Currently under development.

Implemented features (flows):

  • Resource Owner Password Credentials
  • Client Credentials
  • Refresh token
  • Token revocation
  • Access Token Scopes

Supported token types:

  • Bearer

In progress:

  • Authorization Code Flow (partially implemented)
  • Access Grants
  • Implicit Grant

Documentation valid for master branch

Please check the documentation for the version of Grape::OAuth2 you are using in: https://github.com/nbulaj/grape_oauth2/releases

Table of Contents

Installation

Grape::OAuth2 gem requires only Grape and Rack::OAuth2 gems as the dependency. Yes, no Rails, ActiveRecord or any other libs or huge frameworks :+1:

If you are using bundler, first add 'grape_oauth2' to your Gemfile:

gem 'grape_oauth2', git: 'https://github.com/nbulaj/grape_oauth2.git'

And run:

bundle install

If you running your Grape API with rackup and using the gem from git source, then you need to explicitly require bundler in the config.ru:

require 'bundler/setup'
Bundler.setup

or run your app with bundle exec command:

> bundle exec rackup config.ru
[2016-11-19 02:35:33] INFO  WEBrick 1.3.1
[2016-11-19 02:35:33] INFO  ruby 2.3.1 (2016-04-26) [i386-mingw32]
[2016-11-19 02:35:33] INFO  WEBrick::HTTPServer#start: pid=5472 port=9292

Configuration

Main Grape::OAuth2 configuration must be placed in config/initializers/ (in case you are using Rails) or in some place, that will be processed at the application startup:

Grape::OAuth2.configure do |config|
  # Access Tokens lifetime (expires in)
  config.access_token_lifetime = 7200 # in seconds (2.hours for Rails), `nil` if never expires

  # Authorization Code lifetime
  # config.authorization_code_lifetime = 7200 # in seconds (2.hours for Rails)

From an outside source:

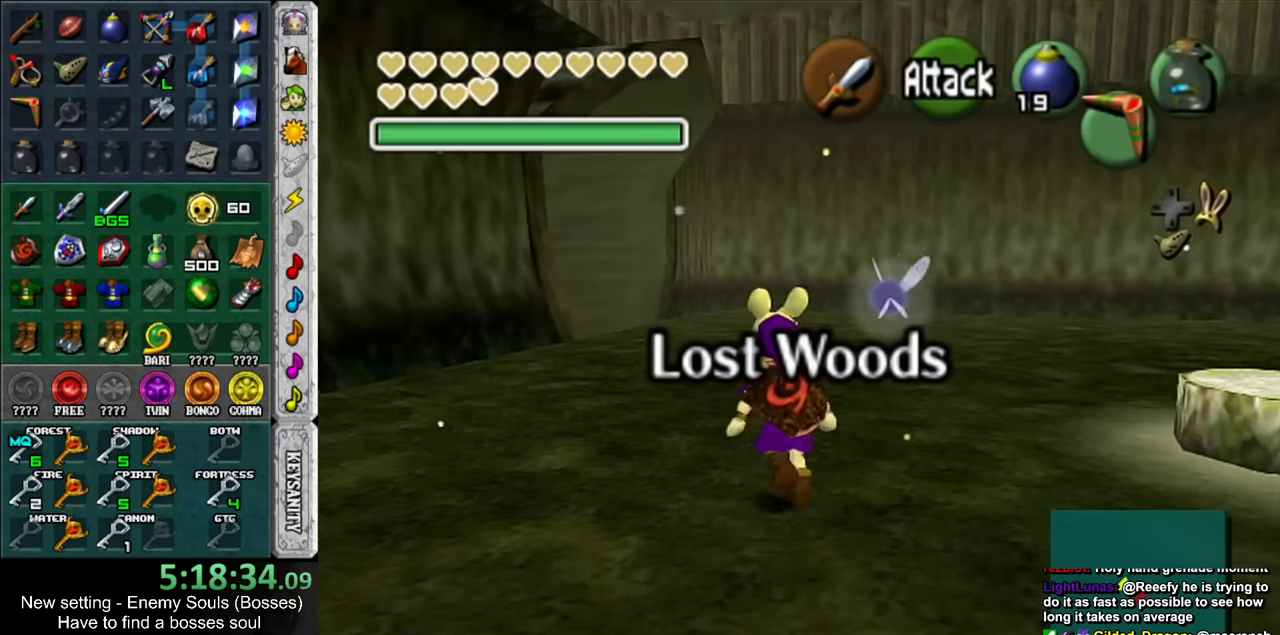
{"buttons": [], "left_stick": "up", "right_stick": "center", "events": []}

  # Allowed OAuth2 Authorization Grants (default is %w(password client_credentials)
  config.allowed_grant_types = %w(password client_credentials refresh_token)

  # Issue access tokens with refresh token (default is false)
  config.issue_refresh_token = true

  # Process Access Token that was used for the Refresh Token Flow (default is :nothing).
  # Could be a symbol (Access Token instance must respond to it)
  # or block with refresh token as an argument.
  # config.on_refresh = :nothing

  # WWW-Authenticate Realm (default is "OAuth 2.0")
  # config.realm = 'My API'

  # Access Token authenticator block.
  # config.token_authenticator do |request|
  #   AccessToken.authenticate(request.access_token) || request.invalid_token!
  # end

  # Scopes validator class (default is Grape::OAuth2::Scopes).
  # config.scopes_validator_class_name = 'MyCustomValidator'

  # Token generator class (default is Grape::OAuth2::UniqueToken).
  # Must respond to `self.generate(payload = {}, options = {})`.
  # config.token_generator_class_name = 'JWTGenerator'

  # Classes for OAuth2 Roles
  config.client_class_name = 'Application'
  config.access_token_class_name = 'AccessToken'
  config.resource_owner_class_name = 'User'
end

Currently implemented (partly on completely) grant types: password, client_credentials, refresh_token.

As you know, OAuth2 workflow implies the existence of the next three roles: Access Token, Client and Resource Owner. So your project must include 3 classes (models) - AccessToken, Application and User for example. The gem needs to know what classes it work, so you need to create them and configure Grape::OAuth2.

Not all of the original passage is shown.